Transcribed page contents
* * * * * * * * *
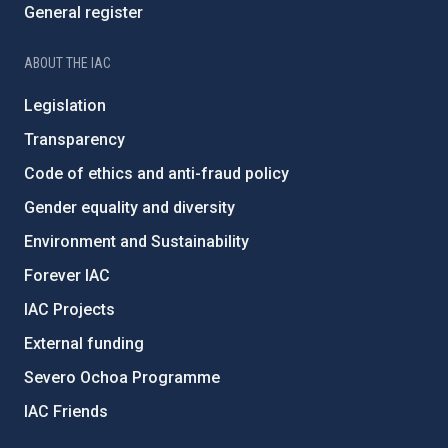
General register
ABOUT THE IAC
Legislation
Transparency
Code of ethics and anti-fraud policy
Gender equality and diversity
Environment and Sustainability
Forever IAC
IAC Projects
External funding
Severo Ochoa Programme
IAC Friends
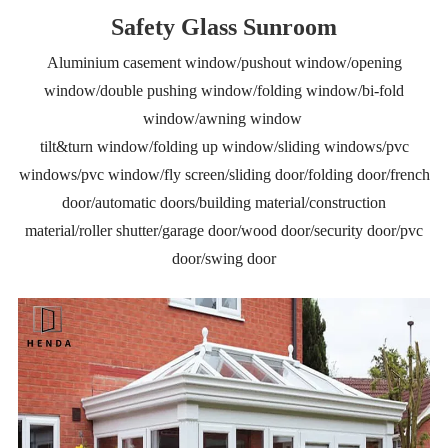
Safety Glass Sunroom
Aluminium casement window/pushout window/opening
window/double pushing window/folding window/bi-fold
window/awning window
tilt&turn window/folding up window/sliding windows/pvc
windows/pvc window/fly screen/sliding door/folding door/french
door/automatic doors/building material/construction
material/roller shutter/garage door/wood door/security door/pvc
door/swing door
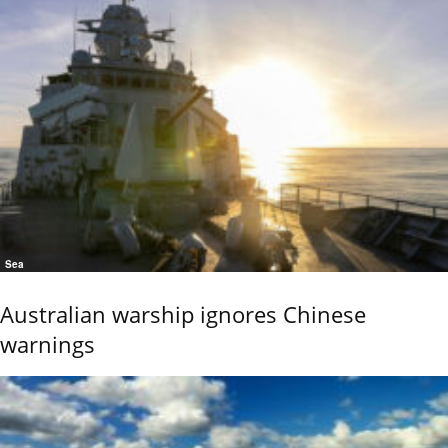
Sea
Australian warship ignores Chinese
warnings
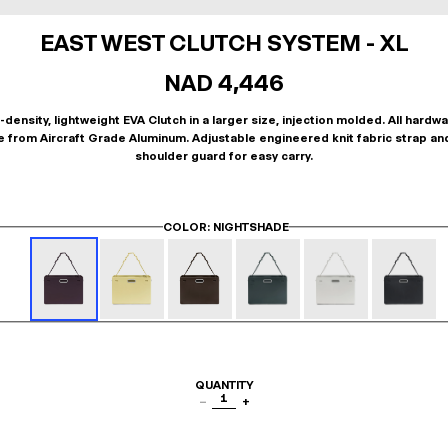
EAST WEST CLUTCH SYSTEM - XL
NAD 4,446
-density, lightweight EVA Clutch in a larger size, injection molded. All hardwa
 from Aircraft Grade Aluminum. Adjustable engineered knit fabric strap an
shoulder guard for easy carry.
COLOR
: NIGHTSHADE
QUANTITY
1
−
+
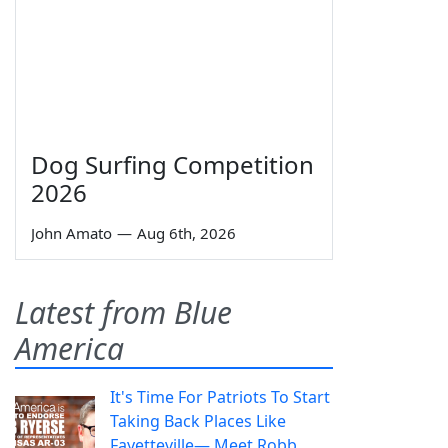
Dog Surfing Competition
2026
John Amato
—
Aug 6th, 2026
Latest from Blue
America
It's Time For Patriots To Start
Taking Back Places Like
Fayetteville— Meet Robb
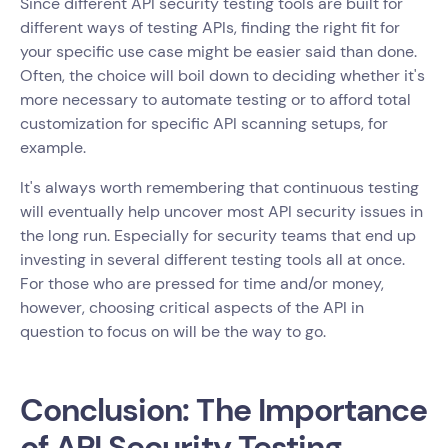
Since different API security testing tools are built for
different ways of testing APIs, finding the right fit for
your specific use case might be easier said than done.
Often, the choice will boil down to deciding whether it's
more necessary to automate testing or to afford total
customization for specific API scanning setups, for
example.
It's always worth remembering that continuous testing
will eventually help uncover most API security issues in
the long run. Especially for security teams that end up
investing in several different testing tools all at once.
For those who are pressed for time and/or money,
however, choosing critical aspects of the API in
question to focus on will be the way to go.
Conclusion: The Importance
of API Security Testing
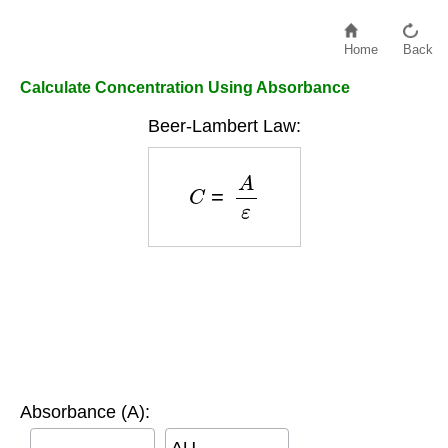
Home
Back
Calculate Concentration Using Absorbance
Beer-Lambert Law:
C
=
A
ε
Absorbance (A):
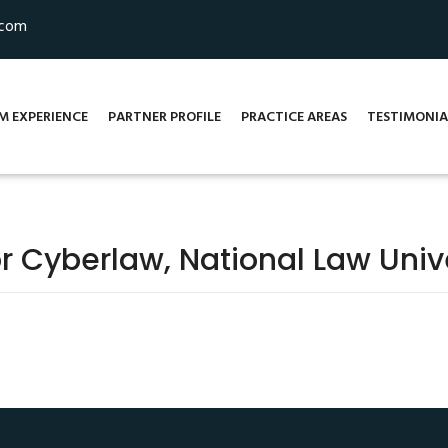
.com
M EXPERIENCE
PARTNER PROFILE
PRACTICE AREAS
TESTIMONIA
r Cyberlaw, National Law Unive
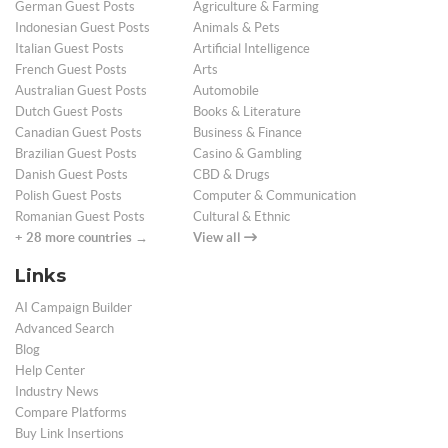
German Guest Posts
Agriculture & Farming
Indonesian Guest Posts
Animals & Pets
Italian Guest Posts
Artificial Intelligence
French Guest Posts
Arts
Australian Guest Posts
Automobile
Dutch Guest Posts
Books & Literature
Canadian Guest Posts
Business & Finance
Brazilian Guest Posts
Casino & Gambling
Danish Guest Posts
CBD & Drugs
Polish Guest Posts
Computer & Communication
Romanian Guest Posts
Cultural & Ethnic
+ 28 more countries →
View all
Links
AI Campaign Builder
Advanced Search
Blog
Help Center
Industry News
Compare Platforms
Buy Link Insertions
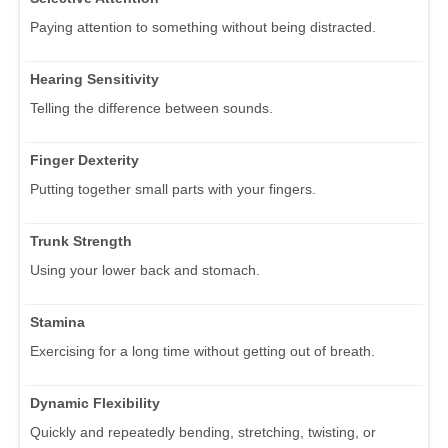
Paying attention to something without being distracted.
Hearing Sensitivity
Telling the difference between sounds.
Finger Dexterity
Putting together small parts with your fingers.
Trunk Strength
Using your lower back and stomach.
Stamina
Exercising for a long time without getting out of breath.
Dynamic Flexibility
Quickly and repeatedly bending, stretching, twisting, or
* * * * * * * * *
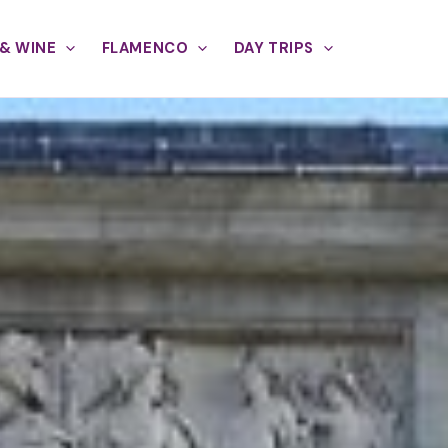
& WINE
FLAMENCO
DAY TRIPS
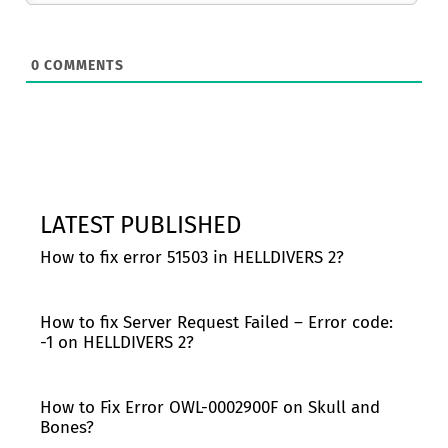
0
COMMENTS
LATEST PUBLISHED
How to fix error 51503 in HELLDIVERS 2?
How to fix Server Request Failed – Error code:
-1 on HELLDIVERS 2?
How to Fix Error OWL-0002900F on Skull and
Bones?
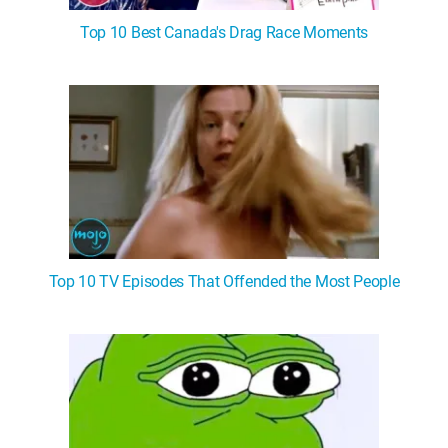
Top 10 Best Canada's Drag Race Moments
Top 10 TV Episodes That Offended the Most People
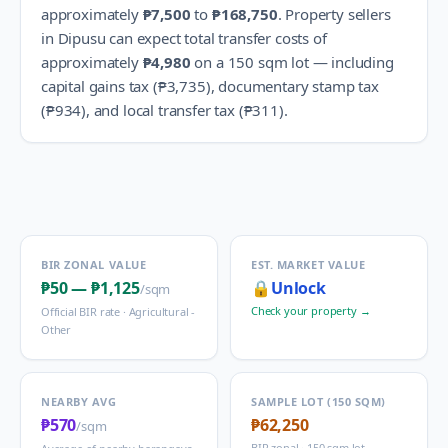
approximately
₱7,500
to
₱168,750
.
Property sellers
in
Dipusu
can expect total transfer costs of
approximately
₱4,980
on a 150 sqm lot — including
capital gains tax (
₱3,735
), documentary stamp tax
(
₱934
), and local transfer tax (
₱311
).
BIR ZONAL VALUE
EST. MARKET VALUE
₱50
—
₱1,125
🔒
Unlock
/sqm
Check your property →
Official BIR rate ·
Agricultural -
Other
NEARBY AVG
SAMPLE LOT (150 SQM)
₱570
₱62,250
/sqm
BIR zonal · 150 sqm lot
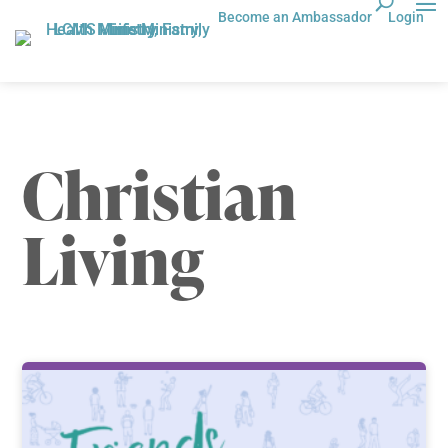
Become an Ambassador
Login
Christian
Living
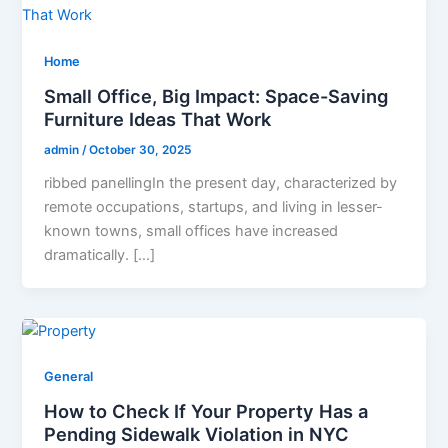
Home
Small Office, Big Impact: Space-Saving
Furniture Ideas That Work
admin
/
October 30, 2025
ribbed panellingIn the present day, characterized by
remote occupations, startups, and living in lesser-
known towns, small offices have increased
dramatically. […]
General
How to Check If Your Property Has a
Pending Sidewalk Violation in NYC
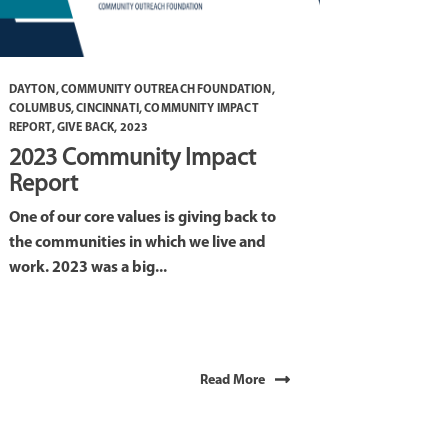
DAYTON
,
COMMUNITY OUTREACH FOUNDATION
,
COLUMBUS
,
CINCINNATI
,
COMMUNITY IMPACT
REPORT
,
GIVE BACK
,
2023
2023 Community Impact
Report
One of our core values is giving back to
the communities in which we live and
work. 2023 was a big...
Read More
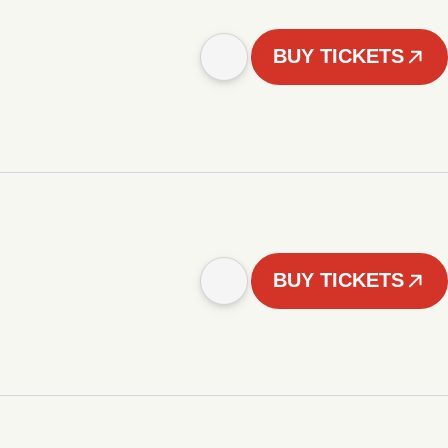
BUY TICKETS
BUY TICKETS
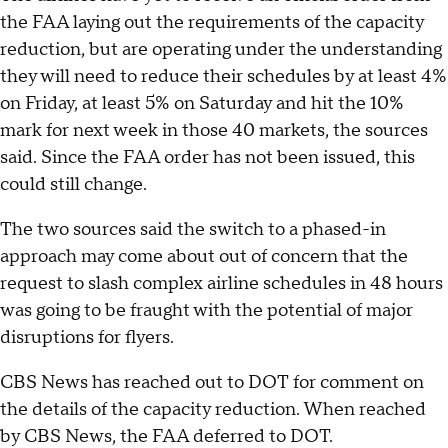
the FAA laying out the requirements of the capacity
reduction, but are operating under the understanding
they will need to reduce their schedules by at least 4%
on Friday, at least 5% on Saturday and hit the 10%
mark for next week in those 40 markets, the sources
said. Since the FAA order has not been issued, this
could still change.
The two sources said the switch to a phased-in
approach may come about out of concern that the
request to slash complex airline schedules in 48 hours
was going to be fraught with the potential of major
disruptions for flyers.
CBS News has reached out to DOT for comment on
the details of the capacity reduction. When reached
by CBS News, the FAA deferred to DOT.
* * * * * * * * *
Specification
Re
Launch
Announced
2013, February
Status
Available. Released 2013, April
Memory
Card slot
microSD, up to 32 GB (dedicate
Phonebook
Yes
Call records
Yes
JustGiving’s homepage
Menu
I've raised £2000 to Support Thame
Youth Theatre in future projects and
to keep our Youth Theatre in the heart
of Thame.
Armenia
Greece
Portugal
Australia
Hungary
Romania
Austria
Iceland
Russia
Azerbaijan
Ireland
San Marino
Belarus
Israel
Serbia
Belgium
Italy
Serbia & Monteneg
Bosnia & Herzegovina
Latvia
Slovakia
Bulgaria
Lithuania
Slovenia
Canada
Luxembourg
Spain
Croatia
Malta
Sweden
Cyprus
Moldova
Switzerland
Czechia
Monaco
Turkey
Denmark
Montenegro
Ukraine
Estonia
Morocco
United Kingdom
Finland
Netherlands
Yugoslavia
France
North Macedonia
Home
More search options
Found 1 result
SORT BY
* * * * * * * * *
The task
Lay out the lines of the transcribed page contents as a numbered list, starting at the line containing "EAST WEST CLUTCH SYSTEM - XL" and ending at the line containing "of API Security Testing", with blank lines and picture markers left out.

Output for this task
1. EAST WEST CLUTCH SYSTEM - XL
2. NAD 4,446
3. -density, lightweight EVA Clutch in a larger size, injection molded. All hardwa
4.  from Aircraft Grade Aluminum. Adjustable engineered knit fabric strap an
5. shoulder guard for easy carry.
6. COLOR
7. : NIGHTSHADE
8. QUANTITY
9. 1
10. −
11. +
12. Dog Surfing Competition
13. 2026
14. John Amato
15. —
16. Aug 6th, 2026
17. Latest from Blue
18. America
19. It's Time For Patriots To Start
20. Taking Back Places Like
21. Fayetteville— Meet Robb
22. Since different API security testing tools are built for
23. different ways of testing APIs, finding the right fit for
24. your specific use case might be easier said than done.
25. Often, the choice will boil down to deciding whether it's
26. more necessary to automate testing or to afford total
27. customization for specific API scanning setups, for
28. example.
29. It's always worth remembering that continuous testing
30. will eventually help uncover most API security issues in
31. the long run. Especially for security teams that end up
32. investing in several different testing tools all at once.
33. For those who are pressed for time and/or money,
34. however, choosing critical aspects of the API in
35. question to focus on will be the way to go.
36. Conclusion: The Importance
37. of API Security Testing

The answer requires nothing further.